Nuovi chiarimenti sul trattamento fiscale dei costi di telefonia quando sono sostenuti nell’ambito di servizi resi ai clienti.
Con Risposta a interpello n. 71 del 9 marzo l’Agenzia delle Entrate ha chiarito che i costi telefonici che costituiscono un fattore produttivo direttamente impiegato per erogare servizi ai clienti, e quindi correlati a ricavi integralmente imponibili, non sono soggetti al limite di deducibilità dell’80% previsto dall’articolo 102, comma 9, del TUIR, ma risultano integralmente deducibili secondo le regole ordinarie di determinazione del reddito d’impresa.
Resta invece applicabile il limite dell’80% per le spese relative alla quota di autoconsumo o comunque suscettibili di utilizzo promiscuo.
Nella Risposta l’Agenzia precisa che le medesime conclusioni valgono anche per i costi sostenuti dalle stabili organizzazioni estere della società, qualora concorrano alla produzione di ricavi imponibili in Italia secondo il principio della tassazione mondiale (c.d. worldwide income taxation).
Il chiarimento arriva a seguito del quesito posto da una società italiana che fornisce servizi informatici e di procurement alle altre società del gruppo, anche tramite proprie stabili organizzazioni all’estero.
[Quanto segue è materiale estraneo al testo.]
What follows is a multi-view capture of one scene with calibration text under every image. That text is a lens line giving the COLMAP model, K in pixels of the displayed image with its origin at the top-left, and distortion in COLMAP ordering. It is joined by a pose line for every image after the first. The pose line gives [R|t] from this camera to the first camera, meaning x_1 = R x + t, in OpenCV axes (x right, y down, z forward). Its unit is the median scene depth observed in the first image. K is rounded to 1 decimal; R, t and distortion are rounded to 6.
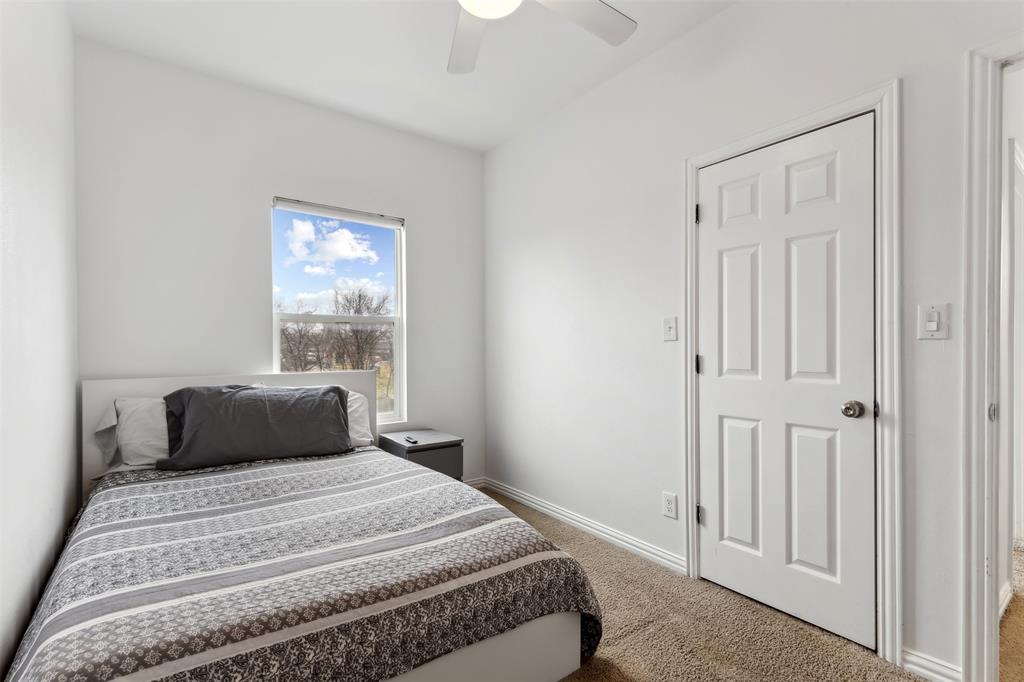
lens RADIAL K [[469.2, 0, 509.3], [0, 469.2, 343.4], [0, 0, 1]] dist [0.013626, -0.001403]
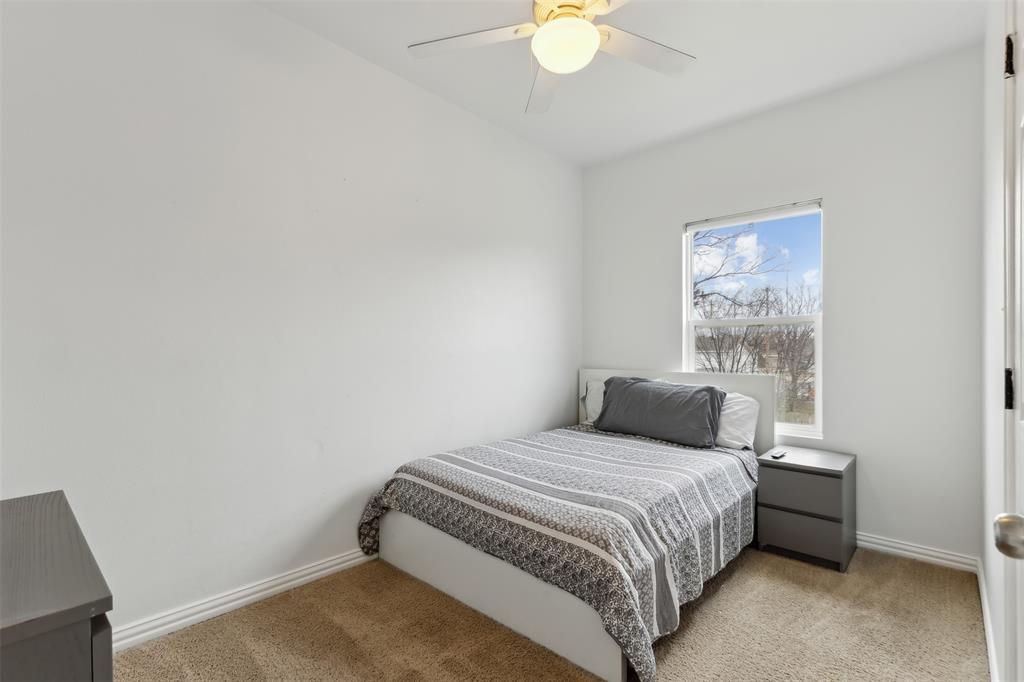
lens RADIAL K [[469.2, 0, 509.5], [0, 469.2, 346.4], [0, 0, 1]] dist [0.013626, -0.001403]
pose [[0.182665, -0.003698, -0.983168, 1.018780], [0.004742, 0.999985, -0.002880, 0.000916], [0.983164, -0.004136, 0.182680, 0.591372]]
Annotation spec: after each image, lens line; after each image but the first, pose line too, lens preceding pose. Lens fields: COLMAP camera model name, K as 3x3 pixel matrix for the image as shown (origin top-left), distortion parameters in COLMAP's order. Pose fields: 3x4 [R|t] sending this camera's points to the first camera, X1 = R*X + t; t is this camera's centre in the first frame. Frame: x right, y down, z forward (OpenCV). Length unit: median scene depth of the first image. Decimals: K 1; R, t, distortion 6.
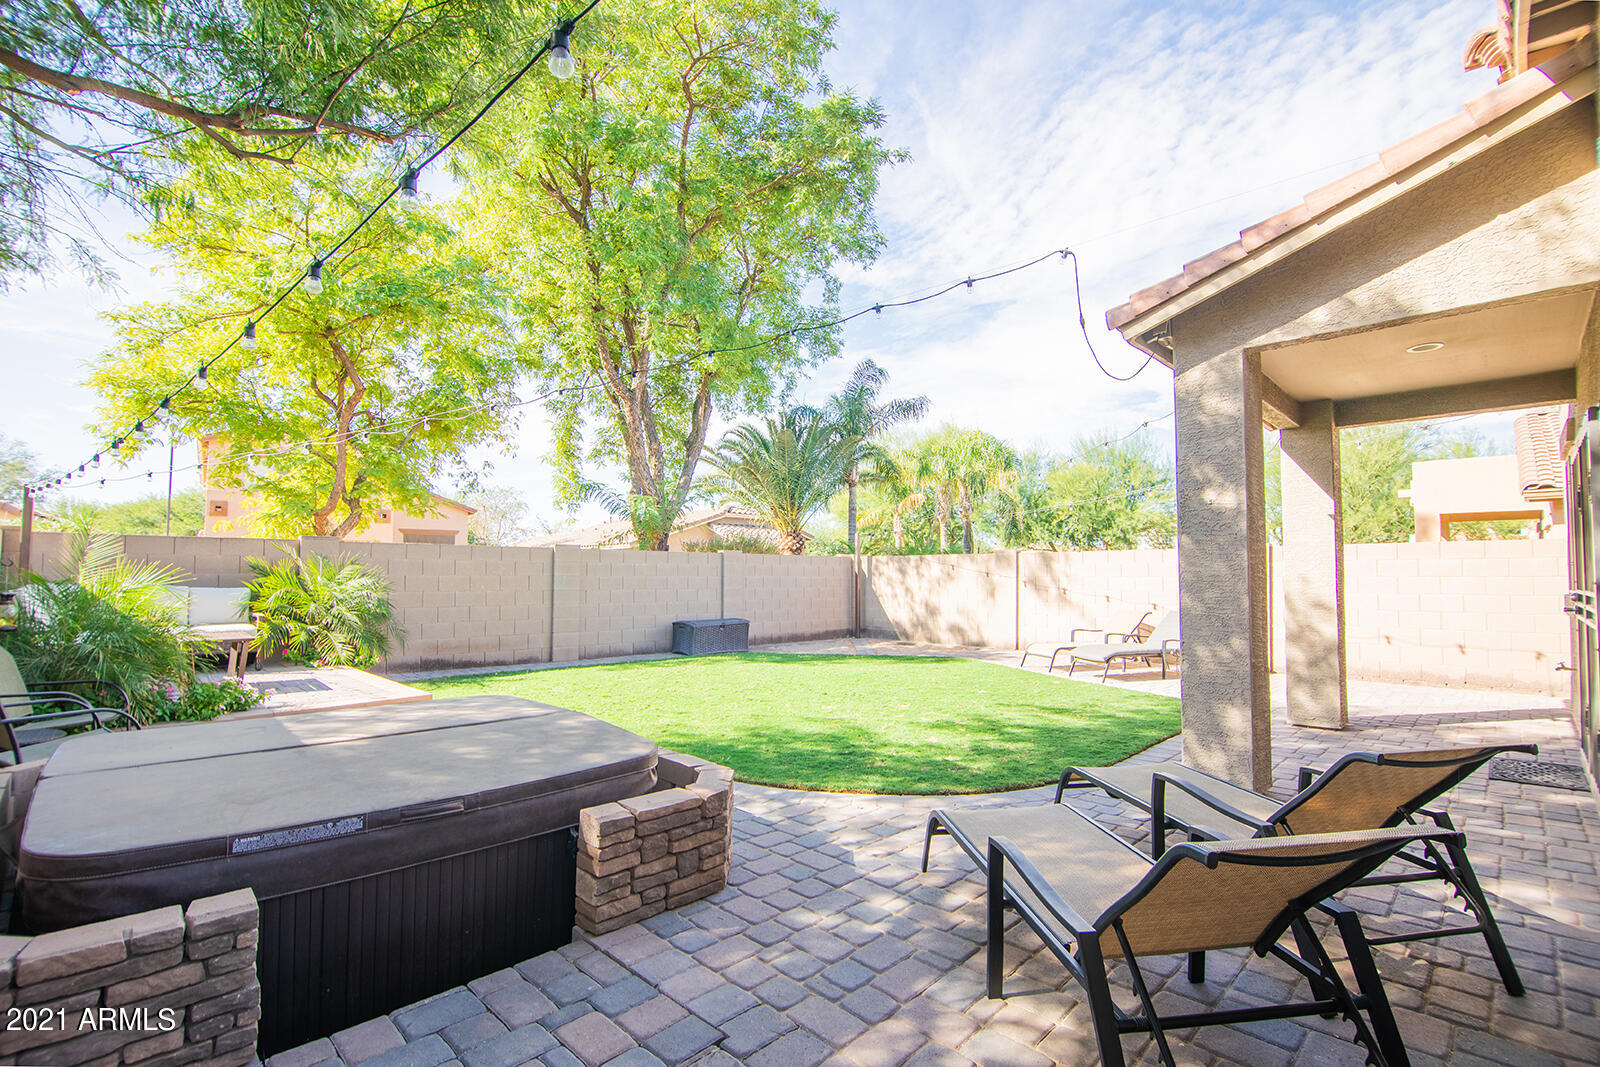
lens RADIAL K [[718.7, 0, 804.2], [0, 718.7, 538.8], [0, 0, 1]] dist [-0.000988, -0.011897]
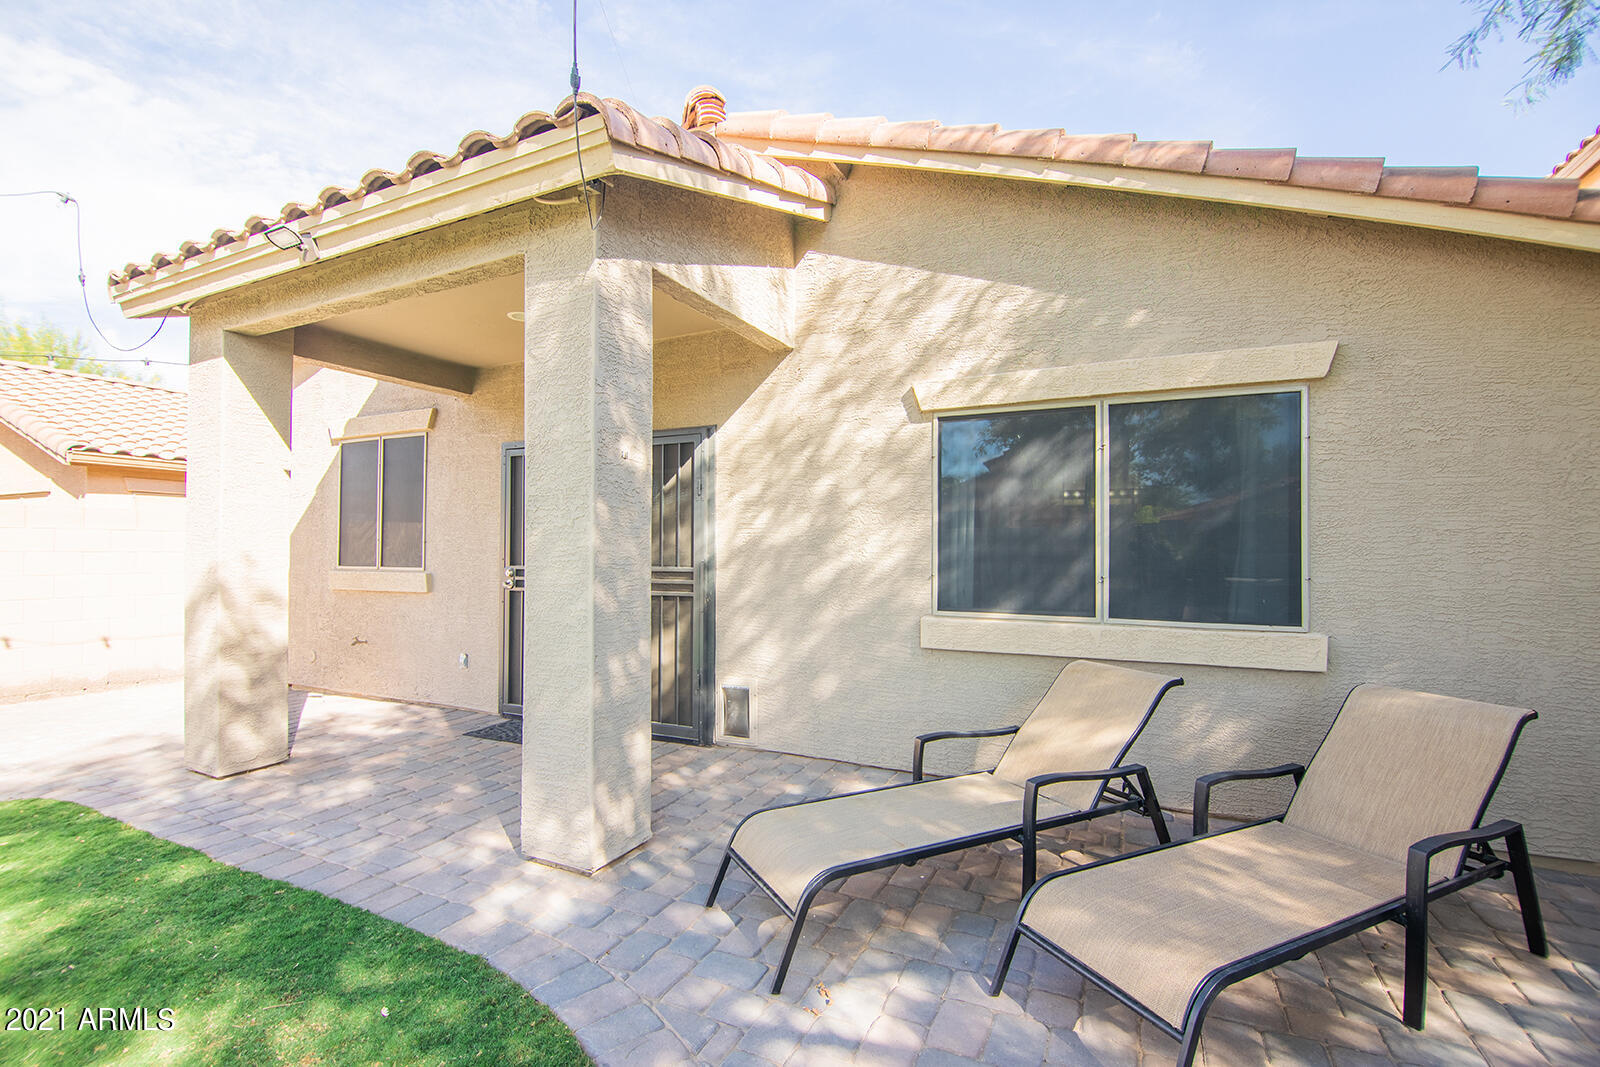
lens RADIAL K [[718.7, 0, 804.2], [0, 718.7, 538.8], [0, 0, 1]] dist [-0.000988, -0.011897]
pose [[-0.341708, 0.012056, 0.939729, -0.120659], [-0.054691, 0.997968, -0.032690, 0.031568], [-0.938213, -0.062566, -0.340354, 0.756549]]
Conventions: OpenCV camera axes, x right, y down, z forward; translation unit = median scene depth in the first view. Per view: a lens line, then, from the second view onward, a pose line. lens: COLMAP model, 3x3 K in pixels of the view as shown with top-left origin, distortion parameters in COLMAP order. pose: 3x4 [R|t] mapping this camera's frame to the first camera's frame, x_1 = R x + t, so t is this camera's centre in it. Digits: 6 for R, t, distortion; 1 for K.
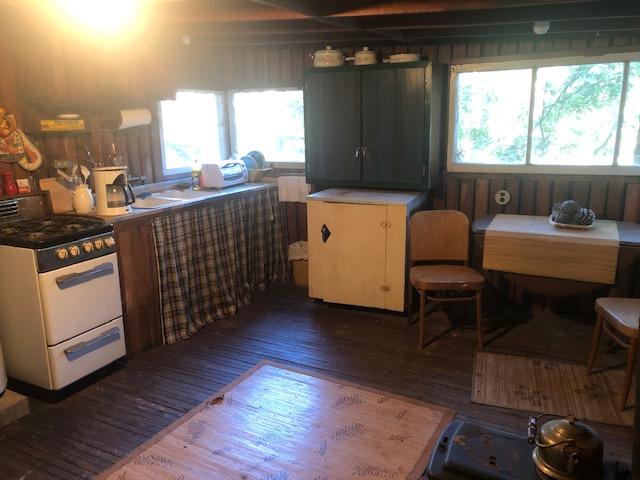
lens RADIAL K [[523.3, 0, 317.3], [0, 523.3, 236.7], [0, 0, 1]] dist [0.039507, -0.024086]
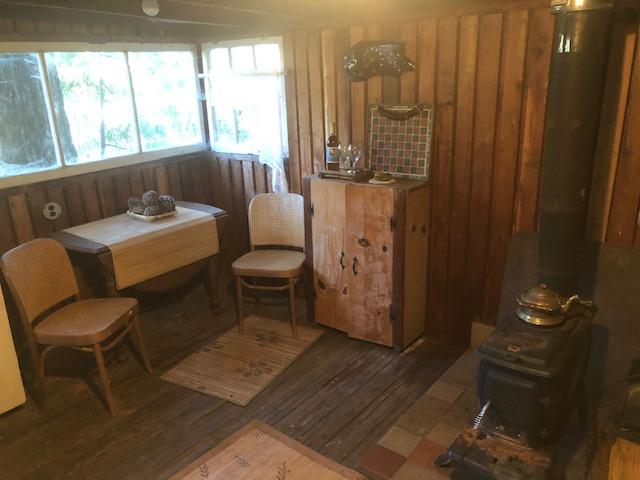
lens RADIAL K [[523.3, 0, 317.0], [0, 523.3, 244.1], [0, 0, 1]] dist [0.039507, -0.024086]
pose [[0.178185, -0.285619, 0.941633, -0.418293], [0.275132, 0.933240, 0.231010, -0.120054], [-0.944750, 0.217911, 0.244872, 0.493155]]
Nell’ambito dei contratti di servizio, la società sostiene costi per telefonia fissa, mobile e trasmissione dati, in parte utilizzati internamente e in parte integrati nei servizi resi ai clienti.
Poiché l’impresa è in grado di distinguere analiticamente i costi sostenuti per l’autoconsumo da quelli direttamente riferibili ai servizi erogati ai clienti, l’Agenzia riconosce che solo i primi restano soggetti alla limitazione di deducibilità prevista dal TUIR, mentre i secondi possono essere dedotti integralmente, in quanto direttamente collegati alla produzione dei ricavi.